Many things in life start from seemingly innocuous beginnings.
A recent pop-back into a dormant Twitter (Now “X”) account got me wondering about the technologies that have been invested into the company and the rapid dehumanizing of the experience.
One of the many new “features” that caught my attention was the introduction of a new “Are you a robot” type recognition process which they called the Arkose Challenge.
Initial tries on it felt like a novel means of security and felt somewhat more in-depth than that of the usual “Captcha” type mechanisms that have been around for longer.
However, since coming back onto the Twitter platform, it seems that the Challenge tends to come up with much higher frequency, and with each iteration, it seems to escalate in complexity. More intricate patterns, more repetition and this challenge is sometimes becoming an actual challenge. Less of a test for one’s intellect, but more of one’s time and patience.

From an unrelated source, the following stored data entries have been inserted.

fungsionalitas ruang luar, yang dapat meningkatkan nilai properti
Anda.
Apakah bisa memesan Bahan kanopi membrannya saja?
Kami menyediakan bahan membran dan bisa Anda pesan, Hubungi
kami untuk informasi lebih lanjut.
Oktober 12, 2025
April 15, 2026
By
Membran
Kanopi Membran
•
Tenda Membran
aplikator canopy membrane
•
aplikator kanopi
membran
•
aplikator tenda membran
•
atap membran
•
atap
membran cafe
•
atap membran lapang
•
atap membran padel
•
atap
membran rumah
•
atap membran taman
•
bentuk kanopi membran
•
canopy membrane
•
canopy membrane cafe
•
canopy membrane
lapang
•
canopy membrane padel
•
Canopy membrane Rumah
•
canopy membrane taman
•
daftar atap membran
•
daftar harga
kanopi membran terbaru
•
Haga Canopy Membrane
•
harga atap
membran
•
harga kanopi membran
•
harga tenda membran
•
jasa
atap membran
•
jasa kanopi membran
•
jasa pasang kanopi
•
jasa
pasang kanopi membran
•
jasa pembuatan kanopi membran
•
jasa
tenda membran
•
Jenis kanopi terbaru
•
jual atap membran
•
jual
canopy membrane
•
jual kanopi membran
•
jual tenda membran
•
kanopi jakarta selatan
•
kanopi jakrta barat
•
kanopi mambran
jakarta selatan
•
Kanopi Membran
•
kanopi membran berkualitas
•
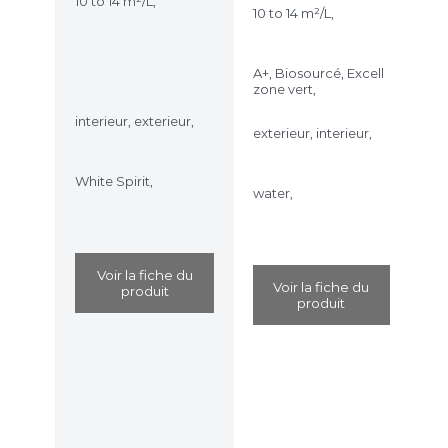
10 to 14 m²/L,
10 to 14 m²/L,
A+, Biosourcé, Excell
zone vert,
interieur, exterieur,
exterieur, interieur,
White Spirit,
water,
Voir la fiche du
Voir la fiche du
produit
produit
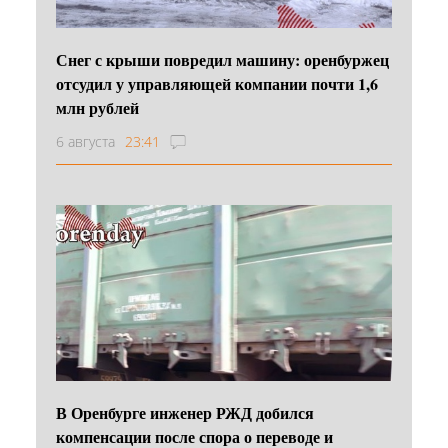
Снег с крыши повредил машину: оренбуржец
отсудил у управляющей компании почти 1,6
млн рублей
6 августа
23:41
В Оренбурге инженер РЖД добился
компенсации после спора о переводе и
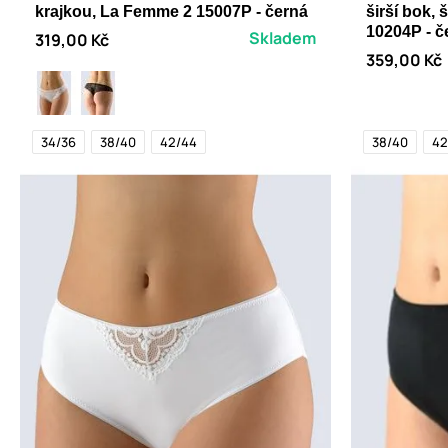
krajkou, La Femme 2 15007P - černá
širší bok, 
10204P - č
Skladem
319,00 Kč
359,00 Kč
34/36
38/40
42/44
38/40
42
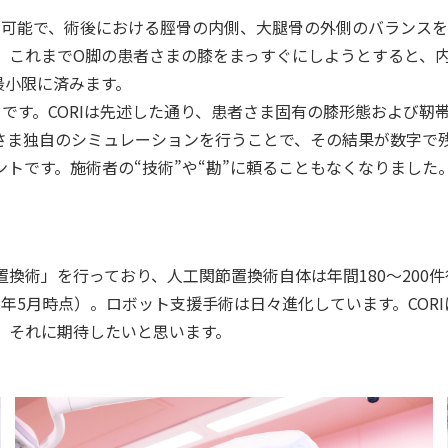
可能で、術後における脛骨の内側、大腿骨の外側のバランスを
、これまでO脚の患者さまの膝をまっすぐにしようとすると、
最小限に済みます。
です。CORIは先述した通り、患者さま固有の膝形態および靭
さま独自のシミュレーションを行うことで、その結果が数字で残
トです。施術者の“技術”や“勘”に頼ることもなくなりました
術」を行っており、人工関節置換術自体は年間180～200件行
23年5月時点）。ロボット支援手術は日々進化しています。CO
、それに期待したいと思います。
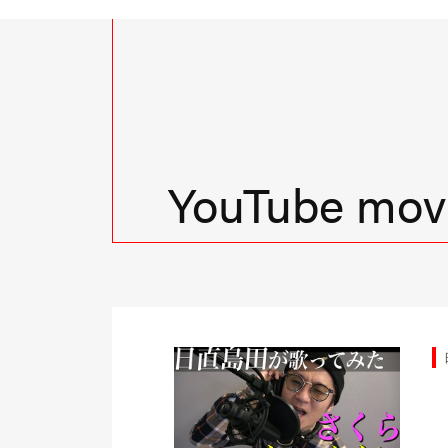
YouTube movi
由時間
日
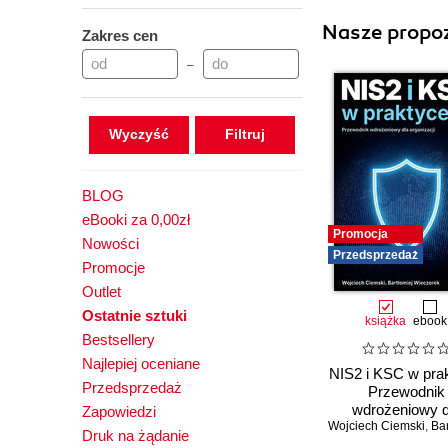
Nasze propoz
Zakres cen
–
Wyczyść
BLOG
eBooki za 0,00zł
Promocja
Nowości
Przedsprzedaż
Promocje
Outlet
Ostatnie sztuki
książka
ebook
Bestsellery
Najlepiej oceniane
NIS2 i KSC w pra
Przedsprzedaż
Przewodnik
wdrożeniowy d
Zapowiedzi
Wojciech Ciemski
organizacji
,
Bartłomiej
Druk na żądanie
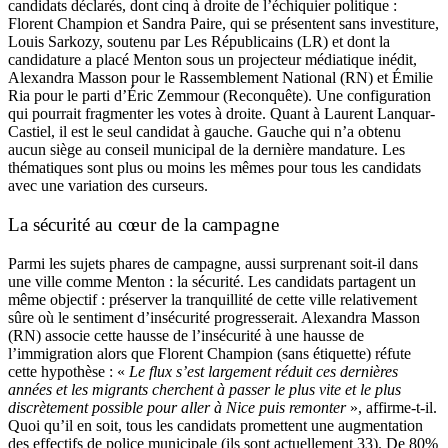
candidats déclarés, dont cinq à droite de l’échiquier politique :
Florent Champion et Sandra Paire, qui se présentent sans investiture,
Louis Sarkozy, soutenu par Les Républicains (LR) et dont la
candidature a placé Menton sous un projecteur médiatique inédit,
Alexandra Masson pour le Rassemblement National (RN) et Émilie
Ria pour le parti d’Éric Zemmour (Reconquête). Une configuration
qui pourrait fragmenter les votes à droite. Quant à Laurent Lanquar-
Castiel, il est le seul candidat à gauche. Gauche qui n’a obtenu
aucun siège au conseil municipal de la dernière mandature. Les
thématiques sont plus ou moins les mêmes pour tous les candidats
avec une variation des curseurs.
La sécurité au cœur de la campagne
Parmi les sujets phares de campagne, aussi surprenant soit-il dans
une ville comme Menton : la sécurité. Les candidats partagent un
même objectif : préserver la tranquillité de cette ville relativement
sûre où le sentiment d’insécurité progresserait. Alexandra Masson
(RN) associe cette hausse de l’insécurité à une hausse de
l’immigration alors que Florent Champion (sans étiquette) réfute
cette hypothèse : «
Le flux s’est largement réduit
ces dernières
années
et les migrants cherchent à passer le plus
vite et le plus
discrètement possible
pour aller à Nice puis remonter
», affirme-t-il.
Quoi qu’il en soit, tous les candidats promettent une augmentation
des effectifs de police municipale (ils sont actuellement 33). De 80%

This led to a few questions, is the Arkose challenge truly just a tool for securing access? or is it a shadow program for AI learning with a secondary premise of securing the account? Also if it is designed to be an escalating model, what are the limits, and what determines it? Who administers it? How is it controlled? And is this within the right of the end user to be informed and acted upon?
These questions are just a few that come to mind but the impact of them will inform us of the legitimacy of this process and its purposes as they would affect individuals rights and identity on their online footprint.
Imagine a mechanism that starts as innocuous as asking you a series of questions to simply ascertain if you are a bot or not. Then moving on to asking about more personal details in a bid to “be more secure” — all while harvesting immense fields of data and fueling online organisms (AI) which was meant to be built to escalate mankind but was instead employed by corporations to enslave mankind instead? Also if the problem-solving builds something for the corporation, does that not constitute work and a building of value? Should it be surrendered without pay?
Do we have the checks and balances in place to prevent such a calamity? is there a way to prevent a cyber-apocalypse? Where are we in this vast conversation of online purposes and platforms? Empirically, is the individual still the value that underpins the economy? As every business looks toward farming businesses with the aid of cheap tech, does no one see that it is the beginning of a vicious cycle that leads to the need for cheaper and cheaper workers but also a bigger audience to consume the product? The eventuality might be an implosion that leads to the paralysis of human function in modern society.
We seem to always chase the next big thing. Even when it might just be a big nothing.